Manfred Schmucker selbst, der als mitarbeitender Angehöriger ja vor allem in Kasendorf beschäftigt war wird jetzt etwas mehr Zeit haben. Zum Beispiel für seine jüngste Tochter, die 15-jährige Mirella. "Sie spielt super Fußball. Wenn sie noch besser werden will, kann ich sie da in Zukunft mehr unterstützen." Außerdem ist im Mainleuser Laden natürlich einiges zu tun. Den will die Familie so aufstellen, dass es auch im Alter noch zum Lebensunterhalt reicht.
Im Wohnhaus der Familie in der Ortsmitte von Kasendorf sei auch seit Jahren nicht mehr gemacht worden, da bestehe dringender Nachholbedarf, sieht Schmucker weitere Aufgaben. Und der Kasendorfer will auch gerne mit einer eigenen Karriere beruflich nochmal durchstarten. "Ich melde mich natürlich Arbeit suchend, denn ich bin immerhin Diplom-Betriebswirt."
Doch bis es soweit ist, hat er natürlich einen Plan B. "Wenn Sie nächste Woche einen Baum zu fällen haben, dann mache ich das auch gerne", versichert er und lacht.

Nach 21 Jahren mal wieder Urlaub

Am wichtigsten ist es für ihn, selbstständig zu bleiben, und das nicht im rechtlichen Sinne. "Ich will frei sein, nicht an Dingen festhalten.
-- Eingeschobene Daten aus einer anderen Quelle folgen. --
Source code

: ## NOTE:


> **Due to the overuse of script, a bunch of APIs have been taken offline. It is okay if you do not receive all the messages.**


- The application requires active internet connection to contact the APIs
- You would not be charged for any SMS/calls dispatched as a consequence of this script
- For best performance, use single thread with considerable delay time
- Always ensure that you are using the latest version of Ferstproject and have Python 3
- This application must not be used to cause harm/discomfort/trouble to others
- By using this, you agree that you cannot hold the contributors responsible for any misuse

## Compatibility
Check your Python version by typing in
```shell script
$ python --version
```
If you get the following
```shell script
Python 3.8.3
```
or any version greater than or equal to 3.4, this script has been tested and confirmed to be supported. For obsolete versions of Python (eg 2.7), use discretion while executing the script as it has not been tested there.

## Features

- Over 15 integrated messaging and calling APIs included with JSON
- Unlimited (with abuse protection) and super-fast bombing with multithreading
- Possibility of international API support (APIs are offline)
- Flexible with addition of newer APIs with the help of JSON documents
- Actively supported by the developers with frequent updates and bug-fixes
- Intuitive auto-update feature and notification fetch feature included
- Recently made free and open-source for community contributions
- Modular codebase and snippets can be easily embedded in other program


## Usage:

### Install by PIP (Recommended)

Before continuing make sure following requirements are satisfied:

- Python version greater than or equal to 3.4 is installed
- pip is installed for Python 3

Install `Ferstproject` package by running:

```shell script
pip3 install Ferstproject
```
Deshalb schaffe ich es auch, mich von der Tankstelle zu trennen." Und er will endlich einmal mit seiner Frau in den Urlaub fahren, das haben sie seit 21 Jahren nicht mehr gemacht. Vielleicht in die Nähe von Hannover, wo eine der Töchter mit zwei Enkelkindern lebt.
Die Zukunft sieht gut aus für Manfred Schmucker, auch persönlich. "Ich bin kein grummeliger Mensch. Ich weiß, ich sehe oft so aus, wenn ich nachdenke, aber ich bin es nicht. Ich will mir endlich diese Sorgen hier nicht mehr machen müssen. Ich will endlich wieder richtig lachen und fröhlich mit den Menschen umgehen können. Darauf freue ich mich."